Unlocking Na-Storage Potential: Hierarchical NASICON Na4MnV(PO4)3 Cathode with Precise V(III)/Mn(II) Integration through the Citric Acid-Derived Carbon Layer

The inherent low electronic conductivity of NASICON-type Na₄MnV(PO₄)₃ (NMVP) impedes its use in advanced energy storage. Herein, we address this challenge by introducing a citric acid-derived carbon coating to elevate the material’s conductivity and electrochemical performance.
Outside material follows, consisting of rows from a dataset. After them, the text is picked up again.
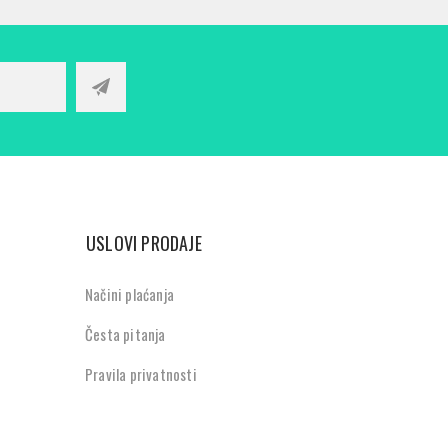
USLOVI PRODAJE
Načini plaćanja
Česta pitanja
Pravila privatnosti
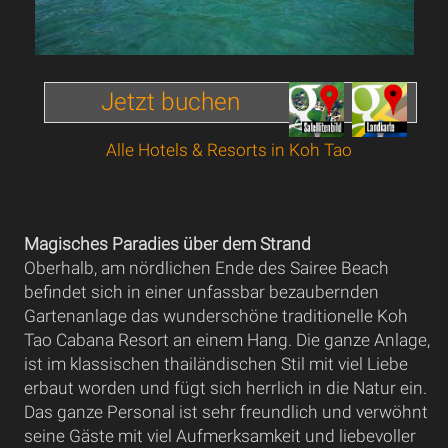
Jetzt buchen
Alle Hotels & Resorts in Koh Tao
Magisches Paradies über dem Strand
Oberhalb, am nördlichen Ende des Sairee Beach
befindet sich in einer unfassbar bezaubernden
Gartenanlage das wunderschöne traditionelle Koh
Tao Cabana Resort an einem Hang. Die ganze Anlage,
ist im klassischen thailändischen Stil mit viel Liebe
erbaut worden und fügt sich herrlich in die Natur ein.
Das ganze Personal ist sehr freundlich und verwöhnt
seine Gäste mit viel Aufmerksamkeit und liebevoller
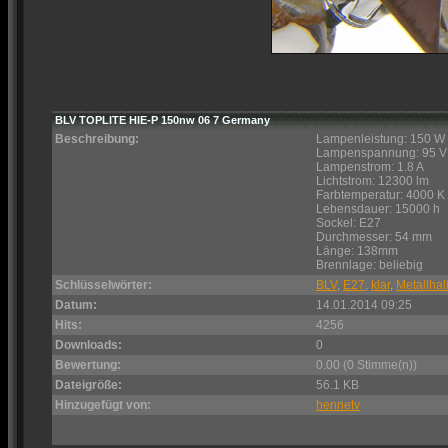
BLV TOPLITE HIE-P 150nw 06 7 Germany
Beschreibung:
Lampenleistung: 150 W
Lampenspannung: 95 V
Lampenstrom: 1.8 A
Lichtstrom: 12300 lm
Farbtemperatur: 4000 K
Lebensdauer: 15000 h
Sockel: E27
Durchmesser: 54 mm
Länge: 138mm
Brennlage: beliebig
Schlüsselwörter:
BLV
,
E27
,
klar
,
Metallhal
Datum:
14.01.2014 09:25
Hits:
4256
Downloads:
0
Bewertung:
0.00 (0 Stimme(n))
Dateigröße:
56.1 KB
Hinzugefügt von:
hennetv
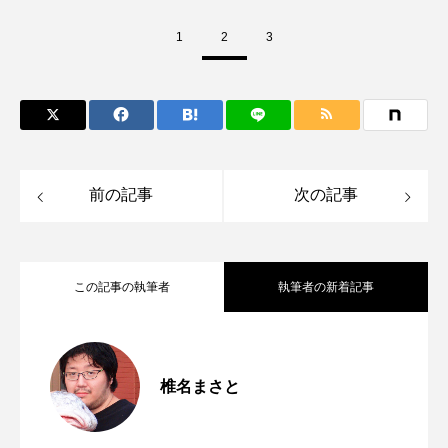
マテガイ
ミカヅキノエボシ
1
2
3
ミナミギンガメアジ
ミナミヌマエビ
ミナミハタンポ
ミナミメダカ
ミンククジラ
ムチカラマツ
ムツ
前の記事
次の記事
メカジキ
メガロドン
メギス
メコン川
メゴチ
メジナ
メヌケ
この記事の執筆者
執筆者の新着記事
メバル
メンダコ
モクズガニ
モツゴ
＜ツバメウオ＞は意外と美味しい！ “でか
2026.08.05
モノノケトンガリサカタザメ
モリアオガエル
椎名まさと
モンツキハギ
ヤコウガイ
ヤゴ
“パンダ”じゃない！ 高知で出会った魚＜
2026.07.23
い鰭”が特徴的な魚を実際に食べてみた
ヤッコ
ヤドカリ
ヤマトシマドジョウ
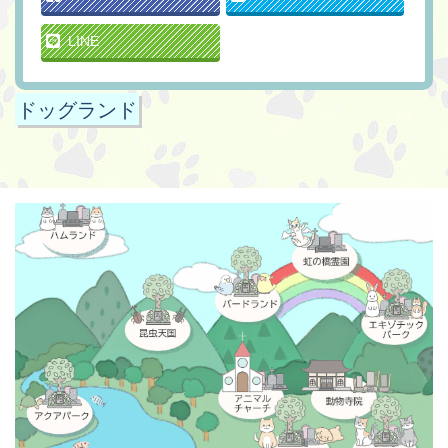
LINE
ドッグランド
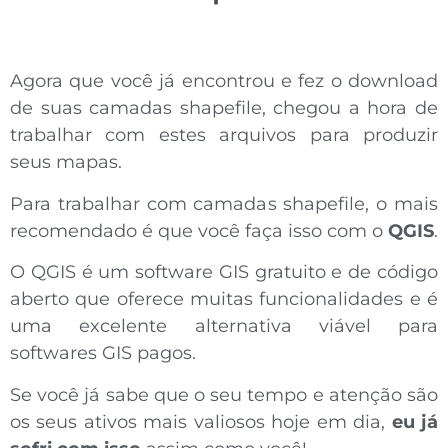
Agora que você já encontrou e fez o download
de suas camadas shapefile, chegou a hora de
trabalhar com estes arquivos para produzir
seus mapas.
Para trabalhar com camadas shapefile, o mais
recomendado é que você faça isso com o
QGIS
.
O QGIS é um software GIS gratuito e de código
aberto que oferece muitas funcionalidades e é
uma excelente alternativa viável para
softwares GIS pagos.
Se você já sabe que o seu tempo e atenção são
os seus ativos mais valiosos hoje em dia,
eu já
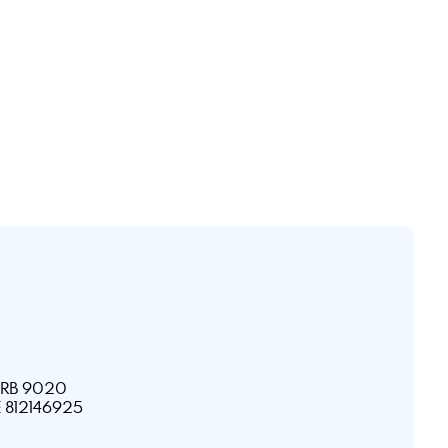
HRB 9020
E 812146925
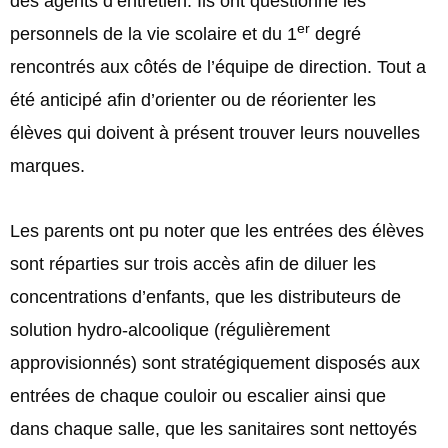
des agents d’entretien. Ils ont questionné les
er
personnels de la vie scolaire et du 1
degré
rencontrés aux côtés de l’équipe de direction. Tout a
été anticipé afin d’orienter ou de réorienter les
élèves qui doivent à présent trouver leurs nouvelles
marques.
Les parents ont pu noter que les entrées des élèves
sont réparties sur trois accès afin de diluer les
concentrations d’enfants, que les distributeurs de
solution hydro-alcoolique (régulièrement
approvisionnés) sont stratégiquement disposés aux
entrées de chaque couloir ou escalier ainsi que
dans chaque salle, que les sanitaires sont nettoyés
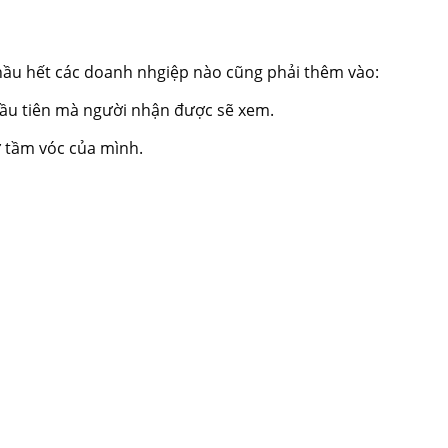
 hầu hết các doanh nhgiệp nào cũng phải thêm vào:
 đầu tiên mà người nhận được sẽ xem.
ư tầm vóc của mình.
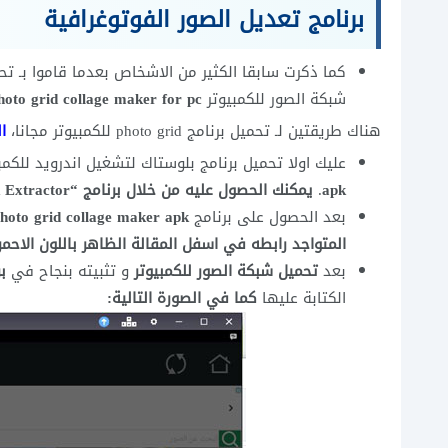
برنامج تعديل الصور الفوتوغرافية
كما ذكرت سابقا الكثير من الاشخاص بعدما قاموا بـ تحم
شبكة الصور للكمبيوتر
hoto grid collage maker for pc
هناك طريقتين لـ تحميل برنامج photo grid للكمبيوتر مجانا،
ال
عليك اولا تحميل برنامج بلوستاك لتشغيل اندرويد للكمب
apk
.
يمكنك الحصول عليه من خلال برنامج “Apk Extractor
بعد الحصول على برنامج
المتواجد رابطه في اسفل المقالة الظاهر باللون الاحمر
بعد
تحميل شبكة الصور للكمبيوتر
و تثبيته بنجاح في
ب
الكتابة عليها
كما في الصورة التالية:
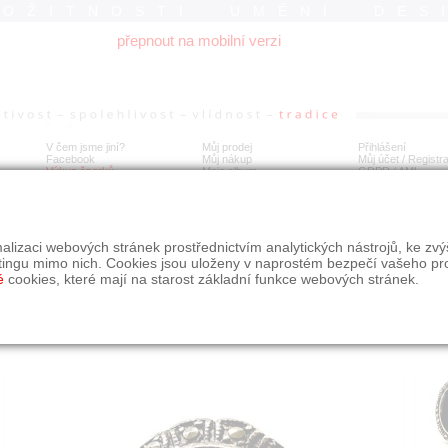
ROŽITNOSTI UMĚNÍ DES
přepnout na mobilní verzi
V čem jsme jiní?
Můj prodej
Přihlášení
Facebook
Můj nákup
Můj účet / Registr
Výkup šperků
Moje album
GDPR
/
AML
íbrný prsten s onyxem a markazity
alizaci webových stránek prostřednictvím analytických nástrojů, ke zv
tingu mimo nich. Cookies jsou uloženy v naprostém bezpečí vašeho pr
é
cookies, které mají na starost základní funkce webových stránek.
Í
MÍSTO EXPEDICE
Počet návštěv: 264
poslat příteli
Praha
uložit do alba
dotaz na prodejce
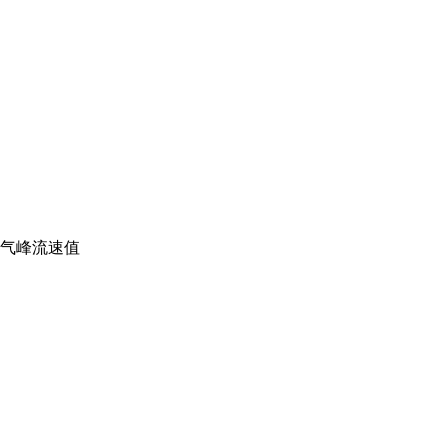
。
气峰流速值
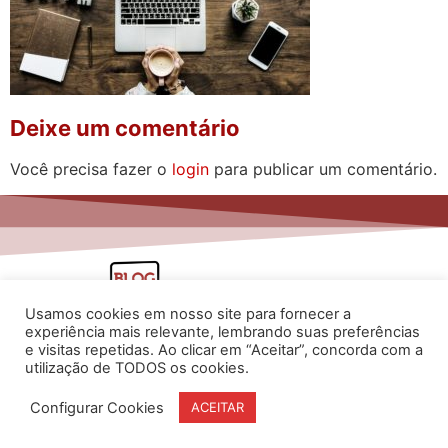
Deixe um comentário
Você precisa fazer o
login
para publicar um comentário.
Usamos cookies em nosso site para fornecer a
experiência mais relevante, lembrando suas preferências
e visitas repetidas. Ao clicar em “Aceitar”, concorda com a
utilização de TODOS os cookies.
www.flaviarita.com
Configurar Cookies
ACEITAR
Flávia Rita Cursos Online
2025
© Todos os direitos reservados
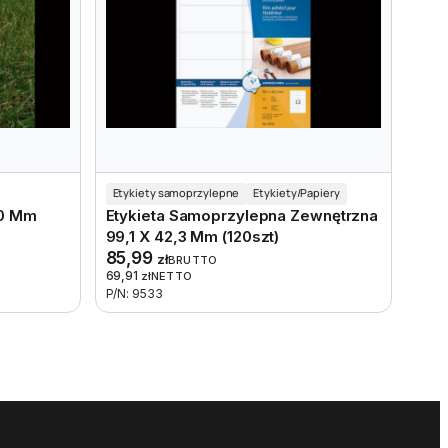
Etykiety samoprzylepne
Etykiety/Papiery
60 Mm
Etykieta Samoprzylepna Zewnętrzna
99,1 X 42,3 Mm (120szt)
85,99
zł
BRUTTO
69,91
zł
NETTO
P/N: 9533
By precisely tailoring the configuration of the carbon layer, we fabricated Na₄MnV(PO₄)₃ encapsulated by a carbon coating (NMVP@C) and constructed a 3D hierarchical architecture with incorporated V(III) and Mn(II) states, which prompts the reversible redox reaction, augments Na⁺ storage capability, and mitigates volume expansion during cycling. The optimal cathode manifests superior rate capability and a long life span with 107.5 mA h g^–1 at 1 C and 82.5% capacity retention over 5000 cycles at 20 C. The hard carbon//NMVP@C full cell confirms practical applicability with good electrochemical performance. This work underscores the pivotal interplay among the carbon layer, Na⁺ mobility, and structural integrity in NASICON cathodes, offering a pathway to develop high-performance and cost-effective cathode materials for sodium-ion batteries.